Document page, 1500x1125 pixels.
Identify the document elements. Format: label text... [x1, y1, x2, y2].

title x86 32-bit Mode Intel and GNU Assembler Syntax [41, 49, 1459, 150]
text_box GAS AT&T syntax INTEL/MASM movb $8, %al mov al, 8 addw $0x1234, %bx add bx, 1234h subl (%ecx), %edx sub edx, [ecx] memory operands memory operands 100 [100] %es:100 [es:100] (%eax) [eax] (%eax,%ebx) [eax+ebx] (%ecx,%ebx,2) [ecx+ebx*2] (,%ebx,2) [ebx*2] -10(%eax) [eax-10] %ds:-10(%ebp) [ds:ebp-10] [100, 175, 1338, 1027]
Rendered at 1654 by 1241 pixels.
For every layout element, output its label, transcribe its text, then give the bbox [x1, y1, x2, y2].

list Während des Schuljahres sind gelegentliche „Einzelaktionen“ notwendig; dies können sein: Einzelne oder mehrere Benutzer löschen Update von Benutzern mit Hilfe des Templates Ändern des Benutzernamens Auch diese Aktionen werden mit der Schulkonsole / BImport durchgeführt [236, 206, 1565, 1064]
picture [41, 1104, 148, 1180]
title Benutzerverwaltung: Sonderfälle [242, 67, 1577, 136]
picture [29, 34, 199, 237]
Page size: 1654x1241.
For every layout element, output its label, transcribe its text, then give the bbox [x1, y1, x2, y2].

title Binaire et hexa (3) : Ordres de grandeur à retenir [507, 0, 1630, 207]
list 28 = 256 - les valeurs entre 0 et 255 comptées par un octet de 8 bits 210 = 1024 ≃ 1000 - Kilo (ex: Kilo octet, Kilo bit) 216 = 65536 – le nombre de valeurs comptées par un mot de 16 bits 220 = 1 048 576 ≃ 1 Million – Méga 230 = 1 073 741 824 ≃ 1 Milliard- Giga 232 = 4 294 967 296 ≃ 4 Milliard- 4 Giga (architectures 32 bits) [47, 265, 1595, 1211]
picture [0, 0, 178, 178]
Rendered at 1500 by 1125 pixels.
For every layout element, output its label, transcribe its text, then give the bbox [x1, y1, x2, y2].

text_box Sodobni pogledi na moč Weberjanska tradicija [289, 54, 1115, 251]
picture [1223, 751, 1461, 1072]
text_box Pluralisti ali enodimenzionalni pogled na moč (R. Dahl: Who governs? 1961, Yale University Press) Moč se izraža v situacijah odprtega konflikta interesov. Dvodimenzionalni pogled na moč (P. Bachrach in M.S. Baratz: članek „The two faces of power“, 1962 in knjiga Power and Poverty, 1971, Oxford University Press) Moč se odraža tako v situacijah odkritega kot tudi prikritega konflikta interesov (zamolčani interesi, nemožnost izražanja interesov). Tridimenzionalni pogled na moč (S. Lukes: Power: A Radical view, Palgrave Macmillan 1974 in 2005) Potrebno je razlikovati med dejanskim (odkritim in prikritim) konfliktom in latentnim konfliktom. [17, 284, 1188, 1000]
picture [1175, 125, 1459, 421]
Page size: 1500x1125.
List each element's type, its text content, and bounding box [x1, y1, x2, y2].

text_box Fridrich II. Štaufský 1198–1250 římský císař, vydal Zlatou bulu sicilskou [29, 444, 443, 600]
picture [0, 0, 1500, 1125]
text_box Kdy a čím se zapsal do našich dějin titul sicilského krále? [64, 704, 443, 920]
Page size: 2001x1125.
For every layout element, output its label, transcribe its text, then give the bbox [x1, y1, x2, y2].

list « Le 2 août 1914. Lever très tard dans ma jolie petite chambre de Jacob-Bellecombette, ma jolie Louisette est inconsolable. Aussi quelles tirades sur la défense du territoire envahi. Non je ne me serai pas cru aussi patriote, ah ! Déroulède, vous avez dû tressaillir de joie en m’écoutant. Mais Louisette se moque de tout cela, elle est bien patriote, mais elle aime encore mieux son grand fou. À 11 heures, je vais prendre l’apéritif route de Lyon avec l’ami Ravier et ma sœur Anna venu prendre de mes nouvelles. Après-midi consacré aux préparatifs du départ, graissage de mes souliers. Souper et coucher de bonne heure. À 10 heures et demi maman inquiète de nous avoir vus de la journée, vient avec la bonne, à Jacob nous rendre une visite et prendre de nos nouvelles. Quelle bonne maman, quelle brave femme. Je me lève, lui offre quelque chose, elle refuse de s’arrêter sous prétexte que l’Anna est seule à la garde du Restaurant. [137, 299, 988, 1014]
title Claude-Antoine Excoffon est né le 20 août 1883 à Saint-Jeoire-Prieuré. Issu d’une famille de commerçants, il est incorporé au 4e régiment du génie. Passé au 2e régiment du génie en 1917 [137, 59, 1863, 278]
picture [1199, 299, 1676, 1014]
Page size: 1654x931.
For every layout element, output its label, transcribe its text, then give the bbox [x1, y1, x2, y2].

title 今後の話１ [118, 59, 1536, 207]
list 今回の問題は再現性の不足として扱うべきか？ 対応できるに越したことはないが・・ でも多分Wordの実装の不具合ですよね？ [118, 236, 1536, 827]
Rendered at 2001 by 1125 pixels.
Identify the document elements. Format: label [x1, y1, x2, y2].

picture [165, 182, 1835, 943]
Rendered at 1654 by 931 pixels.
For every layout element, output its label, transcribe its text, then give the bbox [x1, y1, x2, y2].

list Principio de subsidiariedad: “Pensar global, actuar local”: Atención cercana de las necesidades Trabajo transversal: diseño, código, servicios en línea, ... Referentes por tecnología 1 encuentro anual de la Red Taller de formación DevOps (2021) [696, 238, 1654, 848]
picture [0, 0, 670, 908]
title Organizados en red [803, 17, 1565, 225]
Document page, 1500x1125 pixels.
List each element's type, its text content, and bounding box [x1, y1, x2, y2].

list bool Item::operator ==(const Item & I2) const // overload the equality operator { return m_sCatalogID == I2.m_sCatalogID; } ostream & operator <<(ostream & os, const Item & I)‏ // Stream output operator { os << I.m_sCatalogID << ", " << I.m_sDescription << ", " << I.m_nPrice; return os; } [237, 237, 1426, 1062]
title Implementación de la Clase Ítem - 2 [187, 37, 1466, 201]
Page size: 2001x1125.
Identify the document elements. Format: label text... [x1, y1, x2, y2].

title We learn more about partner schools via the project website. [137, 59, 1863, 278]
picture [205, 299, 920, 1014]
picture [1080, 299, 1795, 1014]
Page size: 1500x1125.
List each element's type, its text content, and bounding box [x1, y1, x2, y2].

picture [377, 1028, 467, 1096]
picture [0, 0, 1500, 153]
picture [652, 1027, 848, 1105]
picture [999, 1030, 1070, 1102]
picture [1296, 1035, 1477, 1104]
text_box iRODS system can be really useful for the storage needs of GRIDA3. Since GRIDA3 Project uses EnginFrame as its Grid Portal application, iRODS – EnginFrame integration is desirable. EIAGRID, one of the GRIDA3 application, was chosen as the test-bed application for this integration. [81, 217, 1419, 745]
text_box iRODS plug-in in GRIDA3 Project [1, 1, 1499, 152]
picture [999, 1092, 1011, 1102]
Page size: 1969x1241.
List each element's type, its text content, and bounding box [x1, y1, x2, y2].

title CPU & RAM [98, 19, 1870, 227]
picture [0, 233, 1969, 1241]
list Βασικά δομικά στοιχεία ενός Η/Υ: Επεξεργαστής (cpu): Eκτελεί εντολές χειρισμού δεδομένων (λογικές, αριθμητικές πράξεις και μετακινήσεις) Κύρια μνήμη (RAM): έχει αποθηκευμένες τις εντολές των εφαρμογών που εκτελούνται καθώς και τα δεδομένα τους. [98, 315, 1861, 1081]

———

INSTRUCTION: Convert every line of the material above into a Markdown table with two columns, Row and Text. Number the rows and skip blank lines.

CORRECT RESULT:
| Row | Text |
|---|---|
| 1 | Document page, 1500x1125 pixels. |
| 2 | Identify the document elements. Format: label text... [x1, y1, x2, y2]. |
| 3 | title x86 32-bit Mode Intel and GNU Assembler Syntax [41, 49, 1459, 150] |
| 4 | text_box GAS AT&T syntax INTEL/MASM movb $8, %al mov al, 8 addw $0x1234, %bx add bx, 1234h subl (%ecx), %edx sub edx, [ecx] memory operands memory operands 100 [100] %es:100 [es:100] (%eax) [eax] (%eax,%ebx) [eax+ebx] (%ecx,%ebx,2) [ecx+ebx*2] (,%ebx,2) [ebx*2] -10(%eax) [eax-10] %ds:-10(%ebp) [ds:ebp-10] [100, 175, 1338, 1027] |
| 5 | Rendered at 1654 by 1241 pixels. |
| 6 | For every layout element, output its label, transcribe its text, then give the bbox [x1, y1, x2, y2]. |
| 7 | list Während des Schuljahres sind gelegentliche „Einzelaktionen“ notwendig; dies können sein: Einzelne oder mehrere Benutzer löschen Update von Benutzern mit Hilfe des Templates Ändern des Benutzernamens Auch diese Aktionen werden mit der Schulkonsole / BImport durchgeführt [236, 206, 1565, 1064] |
| 8 | picture [41, 1104, 148, 1180] |
| 9 | title Benutzerverwaltung: Sonderfälle [242, 67, 1577, 136] |
| 10 | picture [29, 34, 199, 237] |
| 11 | Page size: 1654x1241. |
| 12 | For every layout element, output its label, transcribe its text, then give the bbox [x1, y1, x2, y2]. |
| 13 | title Binaire et hexa (3) : Ordres de grandeur à retenir [507, 0, 1630, 207] |
| 14 | list 28 = 256 - les valeurs entre 0 et 255 comptées par un octet de 8 bits 210 = 1024 ≃ 1000 - Kilo (ex: Kilo octet, Kilo bit) 216 = 65536 – le nombre de valeurs comptées par un mot de 16 bits 220 = 1 048 576 ≃ 1 Million – Méga 230 = 1 073 741 824 ≃ 1 Milliard- Giga 232 = 4 294 967 296 ≃ 4 Milliard- 4 Giga (architectures 32 bits) [47, 265, 1595, 1211] |
| 15 | picture [0, 0, 178, 178] |
| 16 | Rendered at 1500 by 1125 pixels. |
| 17 | For every layout element, output its label, transcribe its text, then give the bbox [x1, y1, x2, y2]. |
| 18 | text_box Sodobni pogledi na moč Weberjanska tradicija [289, 54, 1115, 251] |
| 19 | picture [1223, 751, 1461, 1072] |
| 20 | text_box Pluralisti ali enodimenzionalni pogled na moč (R. Dahl: Who governs? 1961, Yale University Press) Moč se izraža v situacijah odprtega konflikta interesov. Dvodimenzionalni pogled na moč (P. Bachrach in M.S. Baratz: članek „The two faces of power“, 1962 in knjiga Power and Poverty, 1971, Oxford University Press) Moč se odraža tako v situacijah odkritega kot tudi prikritega konflikta interesov (zamolčani interesi, nemožnost izražanja interesov). Tridimenzionalni pogled na moč (S. Lukes: Power: A Radical view, Palgrave Macmillan 1974 in 2005) Potrebno je razlikovati med dejanskim (odkritim in prikritim) konfliktom in latentnim konfliktom. [17, 284, 1188, 1000] |
| 21 | picture [1175, 125, 1459, 421] |
| 22 | Page size: 1500x1125. |
| 23 | List each element's type, its text content, and bounding box [x1, y1, x2, y2]. |
| 24 | text_box Fridrich II. Štaufský 1198–1250 římský císař, vydal Zlatou bulu sicilskou [29, 444, 443, 600] |
| 25 | picture [0, 0, 1500, 1125] |
| 26 | text_box Kdy a čím se zapsal do našich dějin titul sicilského krále? [64, 704, 443, 920] |
| 27 | Page size: 2001x1125. |
| 28 | For every layout element, output its label, transcribe its text, then give the bbox [x1, y1, x2, y2]. |
| 29 | list « Le 2 août 1914. Lever très tard dans ma jolie petite chambre de Jacob-Bellecombette, ma jolie Louisette est inconsolable. Aussi quelles tirades sur la défense du territoire envahi. Non je ne me serai pas cru aussi patriote, ah ! Déroulède, vous avez dû tressaillir de joie en m’écoutant. Mais Louisette se moque de tout cela, elle est bien patriote, mais elle aime encore mieux son grand fou. À 11 heures, je vais prendre l’apéritif route de Lyon avec l’ami Ravier et ma sœur Anna venu prendre de mes nouvelles. Après-midi consacré aux préparatifs du départ, graissage de mes souliers. Souper et coucher de bonne heure. À 10 heures et demi maman inquiète de nous avoir vus de la journée, vient avec la bonne, à Jacob nous rendre une visite et prendre de nos nouvelles. Quelle bonne maman, quelle brave femme. Je me lève, lui offre quelque chose, elle refuse de s’arrêter sous prétexte que l’Anna est seule à la garde du Restaurant. [137, 299, 988, 1014] |
| 30 | title Claude-Antoine Excoffon est né le 20 août 1883 à Saint-Jeoire-Prieuré. Issu d’une famille de commerçants, il est incorporé au 4e régiment du génie. Passé au 2e régiment du génie en 1917 [137, 59, 1863, 278] |
| 31 | picture [1199, 299, 1676, 1014] |
| 32 | Page size: 1654x931. |
| 33 | For every layout element, output its label, transcribe its text, then give the bbox [x1, y1, x2, y2]. |
| 34 | title 今後の話１ [118, 59, 1536, 207] |
| 35 | list 今回の問題は再現性の不足として扱うべきか？ 対応できるに越したことはないが・・ でも多分Wordの実装の不具合ですよね？ [118, 236, 1536, 827] |
| 36 | Rendered at 2001 by 1125 pixels. |
| 37 | Identify the document elements. Format: label [x1, y1, x2, y2]. |
| 38 | picture [165, 182, 1835, 943] |
| 39 | Rendered at 1654 by 931 pixels. |
| 40 | For every layout element, output its label, transcribe its text, then give the bbox [x1, y1, x2, y2]. |
| 41 | list Principio de subsidiariedad: “Pensar global, actuar local”: Atención cercana de las necesidades Trabajo transversal: diseño, código, servicios en línea, ... Referentes por tecnología 1 encuentro anual de la Red Taller de formación DevOps (2021) [696, 238, 1654, 848] |
| 42 | picture [0, 0, 670, 908] |
| 43 | title Organizados en red [803, 17, 1565, 225] |
| 44 | Document page, 1500x1125 pixels. |
| 45 | List each element's type, its text content, and bounding box [x1, y1, x2, y2]. |
| 46 | list bool Item::operator ==(const Item & I2) const // overload the equality operator { return m_sCatalogID == I2.m_sCatalogID; } ostream & operator <<(ostream & os, const Item & I)‏ // Stream output operator { os << I.m_sCatalogID << ", " << I.m_sDescription << ", " << I.m_nPrice; return os; } [237, 237, 1426, 1062] |
| 47 | title Implementación de la Clase Ítem - 2 [187, 37, 1466, 201] |
| 48 | Page size: 2001x1125. |
| 49 | Identify the document elements. Format: label text... [x1, y1, x2, y2]. |
| 50 | title We learn more about partner schools via the project website. [137, 59, 1863, 278] |
| 51 | picture [205, 299, 920, 1014] |
| 52 | picture [1080, 299, 1795, 1014] |
| 53 | Page size: 1500x1125. |
| 54 | List each element's type, its text content, and bounding box [x1, y1, x2, y2]. |
| 55 | picture [377, 1028, 467, 1096] |
| 56 | picture [0, 0, 1500, 153] |
| 57 | picture [652, 1027, 848, 1105] |
| 58 | picture [999, 1030, 1070, 1102] |
| 59 | picture [1296, 1035, 1477, 1104] |
| 60 | text_box iRODS system can be really useful for the storage needs of GRIDA3. Since GRIDA3 Project uses EnginFrame as its Grid Portal application, iRODS – EnginFrame integration is desirable. EIAGRID, one of the GRIDA3 application, was chosen as the test-bed application for this integration. [81, 217, 1419, 745] |
| 61 | text_box iRODS plug-in in GRIDA3 Project [1, 1, 1499, 152] |
| 62 | picture [999, 1092, 1011, 1102] |
| 63 | Page size: 1969x1241. |
| 64 | List each element's type, its text content, and bounding box [x1, y1, x2, y2]. |
| 65 | title CPU & RAM [98, 19, 1870, 227] |
| 66 | picture [0, 233, 1969, 1241] |
| 67 | list Βασικά δομικά στοιχεία ενός Η/Υ: Επεξεργαστής (cpu): Eκτελεί εντολές χειρισμού δεδομένων (λογικές, αριθμητικές πράξεις και μετακινήσεις) Κύρια μνήμη (RAM): έχει αποθηκευμένες τις εντολές των εφαρμογών που εκτελούνται καθώς και τα δεδομένα τους. [98, 315, 1861, 1081] |